Israeli Military Source: Hamas Definitely Kidnapped Those Three Israeli Teens In The West Bank
Amir Cohen/Reuters
Last week, three Israeli teenagers, including one with possible American citizenship, were abducted in the West Bank. Both the Israeli government and Secretary of State John Kerry have blamed Hamas, the American and EU-listed terrorist group that just joined the Palestinian Authority's U.S.-funded government.For the Israeli government, Hamas responsibility for the kidnapping is a settled issue. "The information is incredibly clear to us," an Israeli military source told Business Insider. When asked about other claims of involvement in the kidnappings by groups ranging from the Islamic State of Iraq and the Levant to Palestinian Islamic Jihad, the source said that "it would be kind of a waste to even look into it."
The teenagers were abducted while attempting to hitchhike along a stretch of highway connecting the West Bank settlements of Kfar Etsiyon, Efrat and Migdal Oz. The communities fall inside the "Green Line," the 1948 armistice line marking where Zionists fighters and the Jordanian Arab Legion were positioned at the end of Israel's war for independence. In the 1967 Middle East War, the Israeli military captured the Jordanian-occupied territory between the "Green Line" and the Jordan River.
The area around Kfar Etsiyon had been home to Jewish communities before 1948. So in the decades after 1967, the hill country south of Jerusalem became one of the oldest and most contiguous settlement blocks inside of the formerly Jordanian-administrated areas. It is also one of the least controversial: in 2009, former president Jimmy Carter said that the "Gush Etsiyon" settlements would likely stay inside of Israel under a final peace settlement. One detailed "citizens proposal" for a future Israeli-Palestinian border includes the settlement bloc inside of Israel in the event of a peace treaty.
There are settlements that are deep in the territory of a future Palestinian state, sustained more by ideological commitment than convenience or potential quality of life. Gush Etsiyon is centrally-located, right next to both Jerusalem and Israel's internationally-recognized borders. It doesn't take a hardcore belief in Israel's right to rule the West Bank to want to live there.
"Relatively speaking it's a bourgeoisie neighborhood," Yisrael Medad, a spokesperson for the Yesha Council, the West Bank settlements' main organizing group, told Business Insider. "Efrat and El Azar are for all intents and purposes suburban areas ... it's a central area on the map."
Here are a couple of undated photos of Tzomet Etsiyon, the junction where the students were reportedly kidnapped. There are concrete barriers and soldiers - but also a gas station, a vehicle with green Palestinian (as in West Bank-only) license plates, and a handful of apparently-unarmed pedestrians:
Wikipedia
Wikipedia
The junction is a popular hitchhiking spot for Israelis, and Gush Etsiyon has sometimes-elaborate locally-used hand signals indicating where a potential passenger wants to go, and where a passing driver can take them. The area has also gotten quieter in recent years: 2012 was the first year in nearly four decades in which there were no Israeli citizens killed in terror attacks the West Bank.
So the kidnapping isn't just a potential challenge to the new unity government - although even PA officials are saying that Hamas involvement could jeopardize the latest political accord. It also strikes inside an area of relative quiet for Israelis themselves. "Generally speaking, there has been a sense of security and stability and calm," says the Israeli security source. "That is no way detracts or negates from the threats that exist there, but I wouldn't say that people live with a sense of impending doom."

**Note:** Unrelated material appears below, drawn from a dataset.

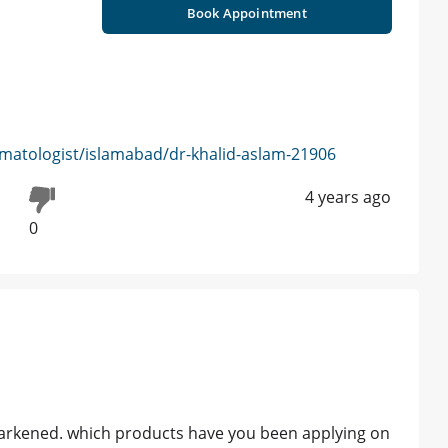
Book Appointment
matologist/islamabad/dr-khalid-aslam-21906
4 years ago
0
s darkened. which products have you been applying on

If Hamas actually was responsible, the kidnappings might reveal just how decentralized the group and its decision-making structure have become in recent years. The group's leadership is split between Gaza, the West Bank, Qatar, and Turkey, and it isn't always clear how or why its decisions are made - or who's truly acting on which leaders' behalf.
"I don't believe Hamas is of one mind when it comes to the unity government, or when it comes to trying to tempt Israel into another conflict," says Jonathan Schanzer, an expert in Palestinian politics at the Washington-based Foundation for Defense of Democracies. "I think there are various actors with different motivations in what has become an increasingly complex organization."
In the West Bank, security cooperation between Israel and the Palestinian Authority has turned Hamas into an underground organization, split into diffuse cells, occasionally on a town-by-town basis.
If Hamas is involved with the kidnappings, it's possible that one small corner of the group has decided to take down both the unity government and Gush Etsiyon's sense of calm in a single act - while potentially dragging the region into a new round of Hamas-Israel confrontation.